### About this exercise
Starting at the first line of the entries, extract each line up to and including the one that contains "(A) No person", but leave out the pictures.

Extracted page text data
++++++++

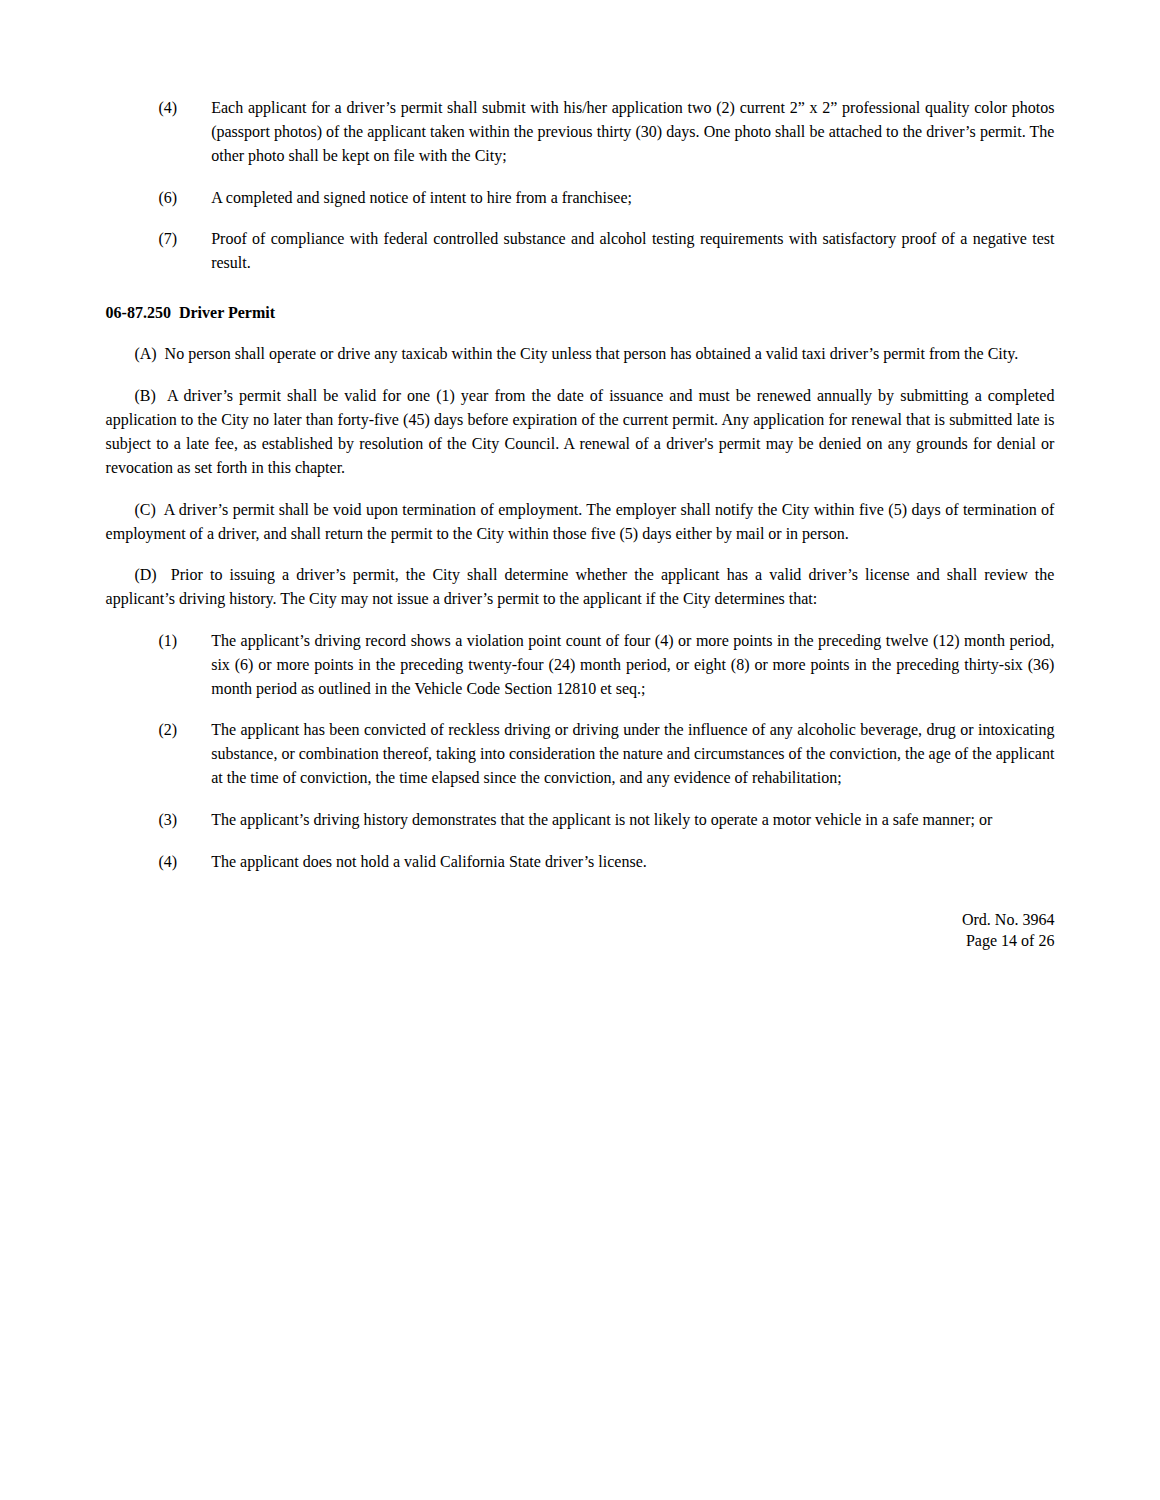(4) Each applicant for a driver’s permit shall submit with his/her application two (2) current 2” x 2” professional quality color photos (passport photos) of the applicant taken within the previous thirty (30) days. One photo shall be attached to the driver’s permit. The other photo shall be kept on file with the City;
(6) A completed and signed notice of intent to hire from a franchisee;
(7) Proof of compliance with federal controlled substance and alcohol testing requirements with satisfactory proof of a negative test result.
06-87.250 Driver Permit
(A) No person shall operate or drive any taxicab within the City unless that person has obtained a valid taxi driver’s permit from the City.
(B) A driver’s permit shall be valid for one (1) year from the date of issuance and must be renewed annually by submitting a completed application to the City no later than forty-five (45) days before expiration of the current permit. Any application for renewal that is submitted late is subject to a late fee, as established by resolution of the City Council. A renewal of a driver's permit may be denied on any grounds for denial or revocation as set forth in this chapter.
(C) A driver’s permit shall be void upon termination of employment. The employer shall notify the City within five (5) days of termination of employment of a driver, and shall return the permit to the City within those five (5) days either by mail or in person.
(D) Prior to issuing a driver’s permit, the City shall determine whether the applicant has a valid driver’s license and shall review the applicant’s driving history. The City may not issue a driver’s permit to the applicant if the City determines that:
(1) The applicant’s driving record shows a violation point count of four (4) or more points in the preceding twelve (12) month period, six (6) or more points in the preceding twenty-four (24) month period, or eight (8) or more points in the preceding thirty-six (36) month period as outlined in the Vehicle Code Section 12810 et seq.;
(2) The applicant has been convicted of reckless driving or driving under the influence of any alcoholic beverage, drug or intoxicating substance, or combination thereof, taking into consideration the nature and circumstances of the conviction, the age of the applicant at the time of conviction, the time elapsed since the conviction, and any evidence of rehabilitation;
(3) The applicant’s driving history demonstrates that the applicant is not likely to operate a motor vehicle in a safe manner; or
(4) The applicant does not hold a valid California State driver’s license.
Ord. No. 3964
Page 14 of 26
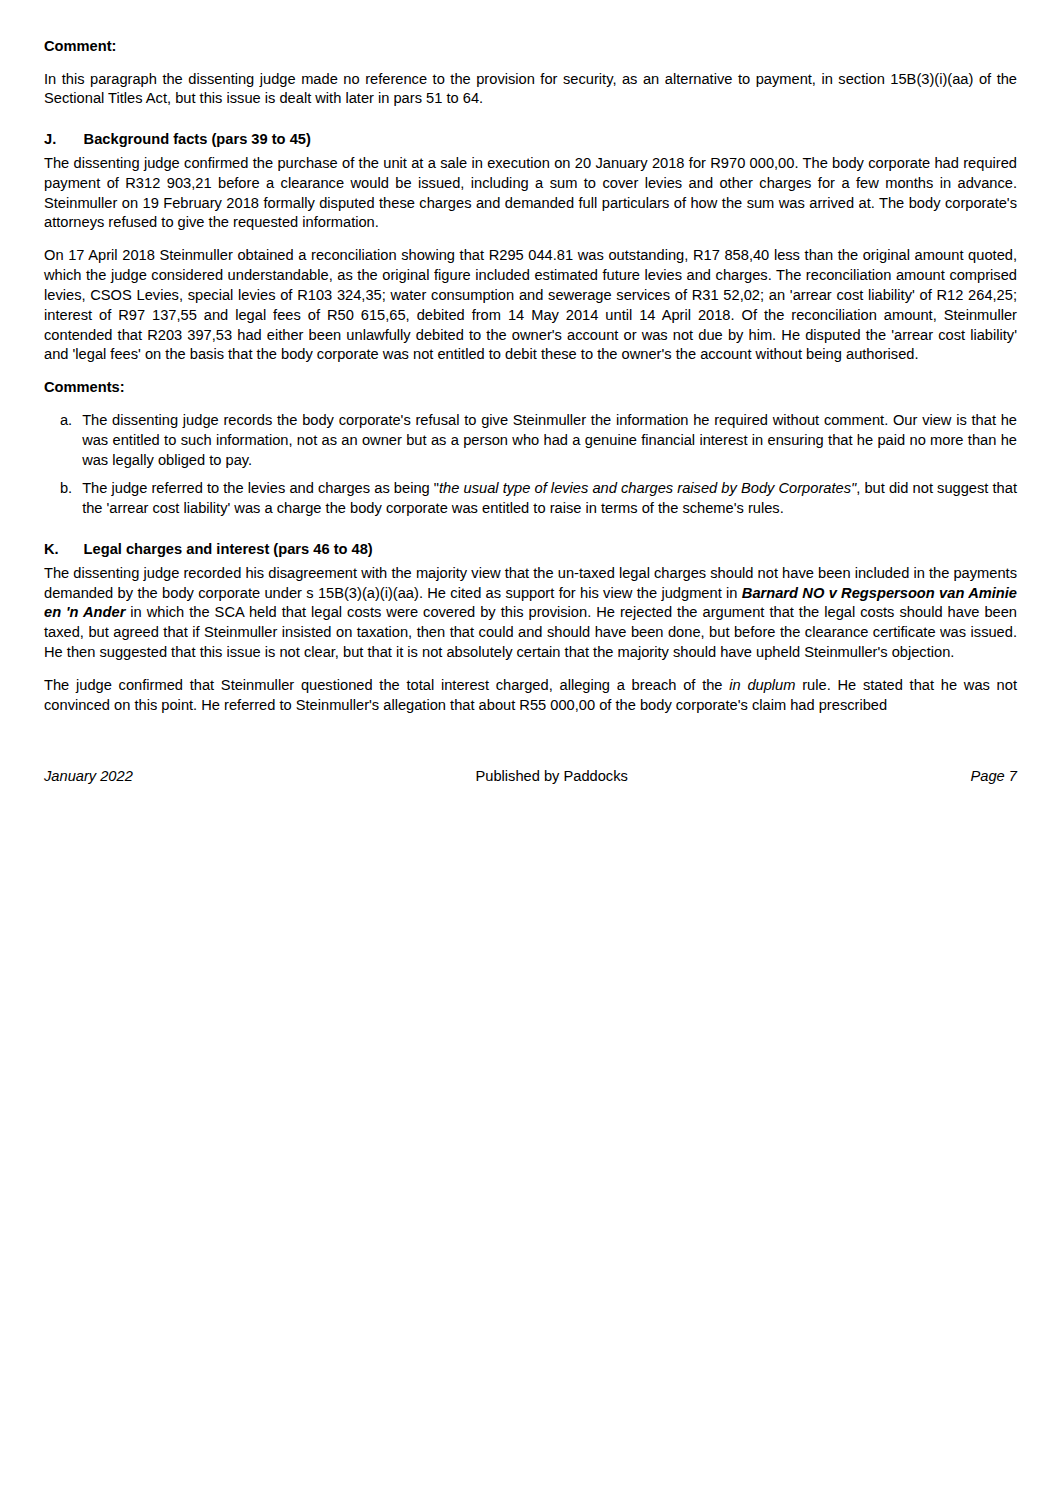Comment:
In this paragraph the dissenting judge made no reference to the provision for security, as an alternative to payment, in section 15B(3)(i)(aa) of the Sectional Titles Act, but this issue is dealt with later in pars 51 to 64.
J. Background facts (pars 39 to 45)
The dissenting judge confirmed the purchase of the unit at a sale in execution on 20 January 2018 for R970 000,00. The body corporate had required payment of R312 903,21 before a clearance would be issued, including a sum to cover levies and other charges for a few months in advance. Steinmuller on 19 February 2018 formally disputed these charges and demanded full particulars of how the sum was arrived at. The body corporate's attorneys refused to give the requested information.
On 17 April 2018 Steinmuller obtained a reconciliation showing that R295 044.81 was outstanding, R17 858,40 less than the original amount quoted, which the judge considered understandable, as the original figure included estimated future levies and charges. The reconciliation amount comprised levies, CSOS Levies, special levies of R103 324,35; water consumption and sewerage services of R31 52,02; an 'arrear cost liability' of R12 264,25; interest of R97 137,55 and legal fees of R50 615,65, debited from 14 May 2014 until 14 April 2018. Of the reconciliation amount, Steinmuller contended that R203 397,53 had either been unlawfully debited to the owner's account or was not due by him. He disputed the 'arrear cost liability' and 'legal fees' on the basis that the body corporate was not entitled to debit these to the owner's the account without being authorised.
Comments:
The dissenting judge records the body corporate's refusal to give Steinmuller the information he required without comment. Our view is that he was entitled to such information, not as an owner but as a person who had a genuine financial interest in ensuring that he paid no more than he was legally obliged to pay.
The judge referred to the levies and charges as being "the usual type of levies and charges raised by Body Corporates", but did not suggest that the 'arrear cost liability' was a charge the body corporate was entitled to raise in terms of the scheme's rules.
K. Legal charges and interest (pars 46 to 48)
The dissenting judge recorded his disagreement with the majority view that the un-taxed legal charges should not have been included in the payments demanded by the body corporate under s 15B(3)(a)(i)(aa). He cited as support for his view the judgment in Barnard NO v Regspersoon van Aminie en 'n Ander in which the SCA held that legal costs were covered by this provision. He rejected the argument that the legal costs should have been taxed, but agreed that if Steinmuller insisted on taxation, then that could and should have been done, but before the clearance certificate was issued. He then suggested that this issue is not clear, but that it is not absolutely certain that the majority should have upheld Steinmuller's objection.
The judge confirmed that Steinmuller questioned the total interest charged, alleging a breach of the in duplum rule. He stated that he was not convinced on this point. He referred to Steinmuller's allegation that about R55 000,00 of the body corporate's claim had prescribed
January 2022 Published by Paddocks Page 7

++++++++

### Result of this task
(4) Each applicant for a driver’s permit shall submit with his/her application two (2) current 2” x 2” professional quality color photos (passport photos) of the applicant taken within the previous thirty (30) days. One photo shall be attached to the driver’s permit. The other photo shall be kept on file with the City;
(6) A completed and signed notice of intent to hire from a franchisee;
(7) Proof of compliance with federal controlled substance and alcohol testing requirements with satisfactory proof of a negative test result.
06-87.250 Driver Permit
(A) No person shall operate or drive any taxicab within the City unless that person has obtained a valid taxi driver’s permit from the City.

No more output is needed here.